MINNEAPOLIS -- The Twins recalled Jeff Manship from Triple-A Rochester on Sunday, and designated outfielder Erik Komatsu for assignment to make room for the right-hander on the roster.
Manship, 27, posted a 3.08 ERA in 12 games with the Red Wings, including four starts. He struck out 25 and walked 15 in 38 innings.
The move gives the Twins 13 pitchers, which Twins manager Ron Gardenhire said was necessary because of recent overuse of his relievers with starters struggling to go deep in games.
"We needed pitching," Gardenhire said. "We had to have another pitcher because our bullpen is depleted. And Manship has been pitching well. He's been extended out and has been starting."
Manship was scheduled to start with Rochester on Sunday but was told by Red Wings manager Gene Glynn on Saturday that he would be headed to Minnesota. He is expected to be used in long relief, although Gardenhire wouldn't rule out the possibility of him making a spot start at some point.
"I'm definitely confident," said Manship, who has a career 5.63 ERA in 64 innings with the Twins. "My arm can handle multiple innings, which is good. I'm glad to see that I was able to go seven innings in my last outing. My arm has bounced back from last year, which is good."
Komatsu, meanwhile, didn't see much action with the Twins, batting .219 in 15 games, with his last start in the outfield coming on May 16.
Komatsu was acquired by the Twins via waivers from the Cardinals on May 4 after he was designated for assignment.
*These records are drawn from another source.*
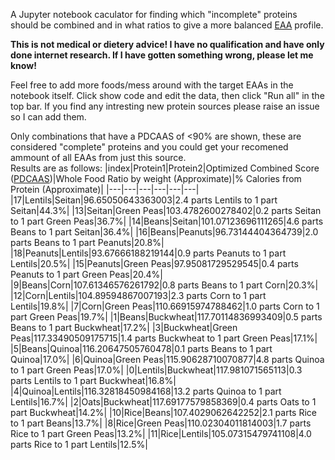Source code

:A Jupyter notebook caculator for finding which "incomplete" proteins should be combined and in what ratios to give a more balanced [EAA](https://en.wikipedia.org/wiki/Essential_amino_acid) profile.

**This is not medical or dietery advice! I have no qualification and have only done internet research. If I have gotten something wrong, please let me know!**

Feel free to add more foods/mess around with the target EAAs in the notebook itself. Click show code and edit the data, then click "Run all" in the top bar. If you find any intresting new protein sources please raise an issue so I can add them.  

Only combinations that have a PDCAAS of <90% are shown, these are considered "complete" proteins and you could get your recomened ammount of all EAAs from just this source.  
Results are as follows:
|index|Protein1|Protein2|Optimized Combined Score \([PDCAAS](https://en.wikipedia.org/wiki/Protein_digestibility_corrected_amino_acid_score)\)|Whole Food Ratio by weight \(Approximate\)|% Calories from Protein \(Approximate\)|
|---|---|---|---|---|---|
|17|Lentils|Seitan|96\.65050643363003|2\.4 parts Lentils to 1 part Seitan|44\.3%|
|13|Seitan|Green Peas|103\.4782600278402|0\.2 parts Seitan to 1 part Green Peas|36\.7%|
|14|Beans|Seitan|101\.07123696111265|4\.6 parts Beans to 1 part Seitan|36\.4%|
|16|Beans|Peanuts|96\.73144404364739|2\.0 parts Beans to 1 part Peanuts|20\.8%|
|18|Peanuts|Lentils|93\.67666188219144|0\.9 parts Peanuts to 1 part Lentils|20\.5%|
|15|Peanuts|Green Peas|97\.95081729529545|0\.4 parts Peanuts to 1 part Green Peas|20\.4%|
|9|Beans|Corn|107\.61346576261792|0\.8 parts Beans to 1 part Corn|20\.3%|
|12|Corn|Lentils|104\.89594867007193|2\.3 parts Corn to 1 part Lentils|19\.8%|
|7|Corn|Green Peas|110\.66915974788462|1\.0 parts Corn to 1 part Green Peas|19\.7%|
|1|Beans|Buckwheat|117\.70114836993409|0\.5 parts Beans to 1 part Buckwheat|17\.2%|
|3|Buckwheat|Green Peas|117\.33490509175715|1\.4 parts Buckwheat to 1 part Green Peas|17\.1%|
|5|Beans|Quinoa|116\.20647505760478|0\.1 parts Beans to 1 part Quinoa|17\.0%|
|6|Quinoa|Green Peas|115\.90628710070877|4\.8 parts Quinoa to 1 part Green Peas|17\.0%|
|0|Lentils|Buckwheat|117\.981071565113|0\.3 parts Lentils to 1 part Buckwheat|16\.8%|
|4|Quinoa|Lentils|116\.32818450984168|13\.2 parts Quinoa to 1 part Lentils|16\.7%|
|2|Oats|Buckwheat|117\.69177579858369|0\.4 parts Oats to 1 part Buckwheat|14\.2%|
|10|Rice|Beans|107\.4029062642252|2\.1 parts Rice to 1 part Beans|13\.7%|
|8|Rice|Green Peas|110\.02304011814003|1\.7 parts Rice to 1 part Green Peas|13\.2%|
|11|Rice|Lentils|105\.07315479741108|4\.0 parts Rice to 1 part Lentils|12\.5%|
He's a Rule 5 Draft pick from the Nationals, so if a team selects him off waivers from the Twins, they must keep him on their active roster all season or offer him back to Washington.
But if Komatsu clears waivers, the Nationals can take him back for $25,000, which Gardenhire expects them to do if that situation arises.
"We would have the ability to try to work something out, but I don't think that's going to happen," Gardenhire said. "Washington is probably going to take him back. So he's been traveling a little bit. It's a tough situation for the kid, but he needs to play."